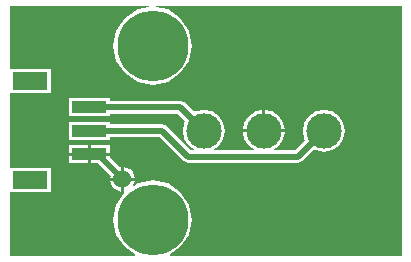
<source format=gtl>
%FSLAX25Y25*%
%MOIN*%
G70*
G01*
G75*
G04 Layer_Physical_Order=1*
G04 Layer_Color=255*
%ADD10R,0.11811X0.05906*%
%ADD11R,0.11811X0.03937*%
%ADD12C,0.02000*%
%ADD13C,0.06000*%
%ADD14C,0.11811*%
%ADD15C,0.03937*%
%ADD16C,0.23622*%
G36*
X132235Y1624D02*
X55135D01*
X54990Y2102D01*
X58449Y4413D01*
X61280Y8651D01*
X62275Y13650D01*
X61280Y18648D01*
X58449Y22886D01*
X54211Y25717D01*
X49213Y26712D01*
X44214Y25717D01*
X43094Y24969D01*
X42707Y25286D01*
X43272Y26650D01*
X39650D01*
Y22679D01*
X39753Y22552D01*
X37145Y18648D01*
X36151Y13650D01*
X37145Y8651D01*
X39976Y4413D01*
X43435Y2102D01*
X43290Y1624D01*
X1624D01*
Y22819D01*
X15370D01*
Y30724D01*
X1624D01*
Y55890D01*
X15370D01*
Y63795D01*
X1624D01*
Y84991D01*
X48065D01*
X48114Y84493D01*
X44214Y83717D01*
X39976Y80886D01*
X37145Y76648D01*
X36151Y71650D01*
X37145Y66651D01*
X39976Y62413D01*
X44214Y59582D01*
X49213Y58588D01*
X54211Y59582D01*
X58449Y62413D01*
X61280Y66651D01*
X62275Y71650D01*
X61280Y76648D01*
X58449Y80886D01*
X54211Y83717D01*
X50312Y84493D01*
X50361Y84991D01*
X132235D01*
Y1624D01*
D02*
G37*
%LPC*%
G36*
X39650Y31272D02*
Y27650D01*
X43272D01*
X42211Y30211D01*
X39650Y31272D01*
D02*
G37*
G36*
X27650Y34933D02*
X21244D01*
Y32465D01*
X27650D01*
Y34933D01*
D02*
G37*
G36*
X38650Y26650D02*
X35027D01*
X36088Y24088D01*
X38650Y23027D01*
Y26650D01*
D02*
G37*
G36*
X35055Y34933D02*
X28650D01*
Y32465D01*
X30773D01*
X35192Y28046D01*
X35027Y27650D01*
X38650D01*
Y31272D01*
X38253Y31108D01*
X35055Y34306D01*
Y34933D01*
D02*
G37*
G36*
X27650Y38402D02*
X21244D01*
Y35933D01*
X27650D01*
Y38402D01*
D02*
G37*
G36*
X85799Y50248D02*
X83605Y49812D01*
X81321Y48286D01*
X79794Y46001D01*
X79358Y43807D01*
X85799D01*
Y50248D01*
D02*
G37*
G36*
X86799D02*
Y43807D01*
X93240D01*
X92804Y46001D01*
X91278Y48286D01*
X88994Y49812D01*
X86799Y50248D01*
D02*
G37*
G36*
X35055Y38402D02*
X28650D01*
Y35933D01*
X35055D01*
Y38402D01*
D02*
G37*
G36*
Y54150D02*
X21244D01*
Y48213D01*
X35055D01*
Y49016D01*
X57529D01*
X60094Y46450D01*
X59794Y46001D01*
X59258Y43307D01*
X59794Y40613D01*
X61321Y38328D01*
X62871Y37293D01*
X62725Y36814D01*
X62046D01*
X54023Y44838D01*
X52492Y45472D01*
X35055D01*
Y46276D01*
X21244D01*
Y40339D01*
X35055D01*
Y41142D01*
X51595D01*
X59619Y33119D01*
X59619Y33119D01*
X59619D01*
X59619Y33119D01*
X59619D01*
Y33119D01*
D01*
D01*
D01*
D01*
X59619D01*
Y33119D01*
D01*
X61150Y32485D01*
X97642D01*
X99173Y33119D01*
X103156Y37102D01*
X103605Y36802D01*
X106299Y36266D01*
X108994Y36802D01*
X111278Y38328D01*
X112804Y40613D01*
X113340Y43307D01*
X112804Y46001D01*
X111278Y48286D01*
X108994Y49812D01*
X106299Y50348D01*
X103605Y49812D01*
X101321Y48286D01*
X99794Y46001D01*
X99258Y43307D01*
X99794Y40613D01*
X100094Y40164D01*
X96745Y36814D01*
X89873D01*
X89728Y37293D01*
X91278Y38328D01*
X92804Y40613D01*
X93240Y42807D01*
X79358D01*
X79794Y40613D01*
X81321Y38328D01*
X82871Y37293D01*
X82725Y36814D01*
X69873D01*
X69728Y37293D01*
X71278Y38328D01*
X72804Y40613D01*
X73340Y43307D01*
X72804Y46001D01*
X71278Y48286D01*
X68994Y49812D01*
X66299Y50348D01*
X63605Y49812D01*
X63156Y49512D01*
X59956Y52712D01*
X58425Y53346D01*
X35055D01*
Y54150D01*
D02*
G37*
%LPD*%
D10*
X8465Y59842D02*
D03*
Y26772D02*
D03*
D11*
X28150Y51181D02*
D03*
Y43307D02*
D03*
Y35433D02*
D03*
D12*
Y51181D02*
X58425D01*
X28150Y43307D02*
X52492D01*
X61150Y34650D01*
X97642D01*
X106299Y43307D01*
X58425Y51181D02*
X66299Y43307D01*
X30866Y35433D02*
X39150Y27150D01*
D13*
D03*
D14*
X66299Y43307D02*
D03*
X106299D02*
D03*
X86299D02*
D03*
D15*
X42949Y77913D02*
D03*
X55476D02*
D03*
X49213Y80508D02*
D03*
X40354Y71650D02*
D03*
X42949Y65386D02*
D03*
X49213Y62791D02*
D03*
X55476Y65386D02*
D03*
X58071Y71650D02*
D03*
X42949Y19913D02*
D03*
X55476D02*
D03*
X49213Y22508D02*
D03*
X40354Y13650D02*
D03*
X42949Y7386D02*
D03*
X49213Y4791D02*
D03*
X55476Y7386D02*
D03*
X58071Y13650D02*
D03*
D16*
X49213Y71650D02*
D03*
Y13650D02*
D03*
M02*

</source>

....

REQUIREMENT |
Repeat, without changes, every line from the one that contains "X112804Y46001D01*" through the final line of the data.

EXPECTED ANSWER |
X112804Y46001D01*
X111278Y48286D01*
X108994Y49812D01*
X106299Y50348D01*
X103605Y49812D01*
X101321Y48286D01*
X99794Y46001D01*
X99258Y43307D01*
X99794Y40613D01*
X100094Y40164D01*
X96745Y36814D01*
X89873D01*
X89728Y37293D01*
X91278Y38328D01*
X92804Y40613D01*
X93240Y42807D01*
X79358D01*
X79794Y40613D01*
X81321Y38328D01*
X82871Y37293D01*
X82725Y36814D01*
X69873D01*
X69728Y37293D01*
X71278Y38328D01*
X72804Y40613D01*
X73340Y43307D01*
X72804Y46001D01*
X71278Y48286D01*
X68994Y49812D01*
X66299Y50348D01*
X63605Y49812D01*
X63156Y49512D01*
X59956Y52712D01*
X58425Y53346D01*
X35055D01*
Y54150D01*
D02*
G37*
%LPD*%
D10*
X8465Y59842D02*
D03*
Y26772D02*
D03*
D11*
X28150Y51181D02*
D03*
Y43307D02*
D03*
Y35433D02*
D03*
D12*
Y51181D02*
X58425D01*
X28150Y43307D02*
X52492D01*
X61150Y34650D01*
X97642D01*
X106299Y43307D01*
X58425Y51181D02*
X66299Y43307D01*
X30866Y35433D02*
X39150Y27150D01*
D13*
D03*
D14*
X66299Y43307D02*
D03*
X106299D02*
D03*
X86299D02*
D03*
D15*
X42949Y77913D02*
D03*
X55476D02*
D03*
X49213Y80508D02*
D03*
X40354Y71650D02*
D03*
X42949Y65386D02*
D03*
X49213Y62791D02*
D03*
X55476Y65386D02*
D03*
X58071Y71650D02*
D03*
X42949Y19913D02*
D03*
X55476D02*
D03*
X49213Y22508D02*
D03*
X40354Y13650D02*
D03*
X42949Y7386D02*
D03*
X49213Y4791D02*
D03*
X55476Y7386D02*
D03*
X58071Y13650D02*
D03*
D16*
X49213Y71650D02*
D03*
Y13650D02*
D03*
M02*

</source>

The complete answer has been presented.